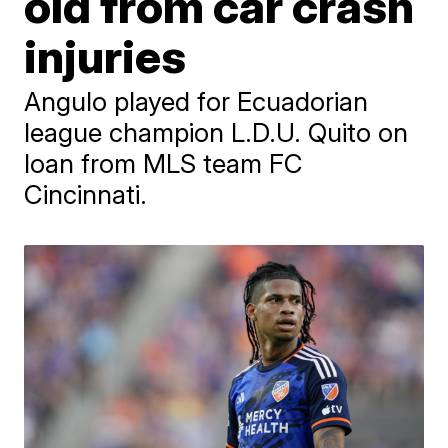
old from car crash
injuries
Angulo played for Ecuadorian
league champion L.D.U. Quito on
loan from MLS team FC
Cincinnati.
==
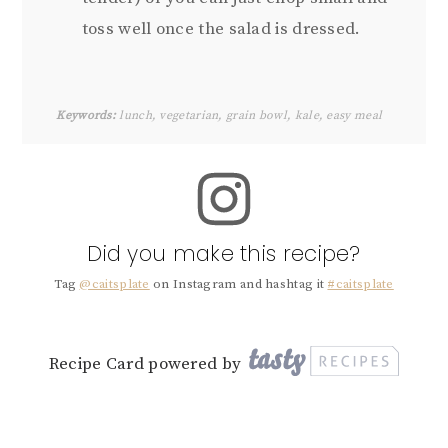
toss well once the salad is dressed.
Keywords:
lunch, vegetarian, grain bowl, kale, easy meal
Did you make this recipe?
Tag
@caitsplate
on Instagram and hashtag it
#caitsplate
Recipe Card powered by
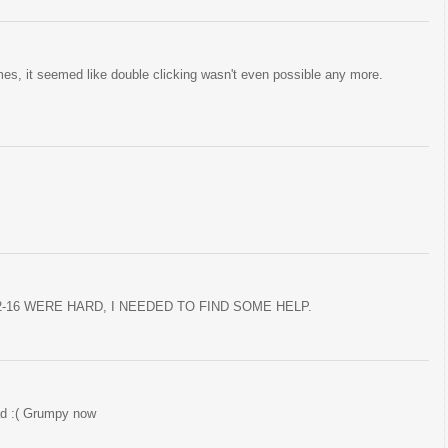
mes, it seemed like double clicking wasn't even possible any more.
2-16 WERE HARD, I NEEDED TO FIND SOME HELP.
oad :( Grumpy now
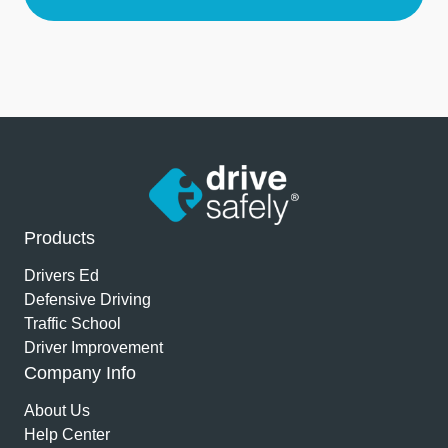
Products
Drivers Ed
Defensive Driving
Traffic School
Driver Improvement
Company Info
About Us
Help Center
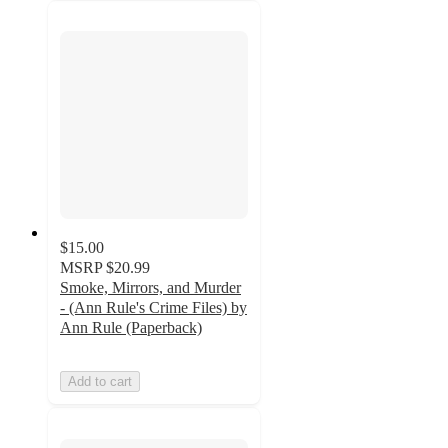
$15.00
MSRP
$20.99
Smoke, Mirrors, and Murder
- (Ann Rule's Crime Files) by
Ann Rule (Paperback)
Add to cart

*Exercise details*
Work out how many lines of the records contain the string "Rule". Nothing but the number should be written.

*Answer to the exercise*
2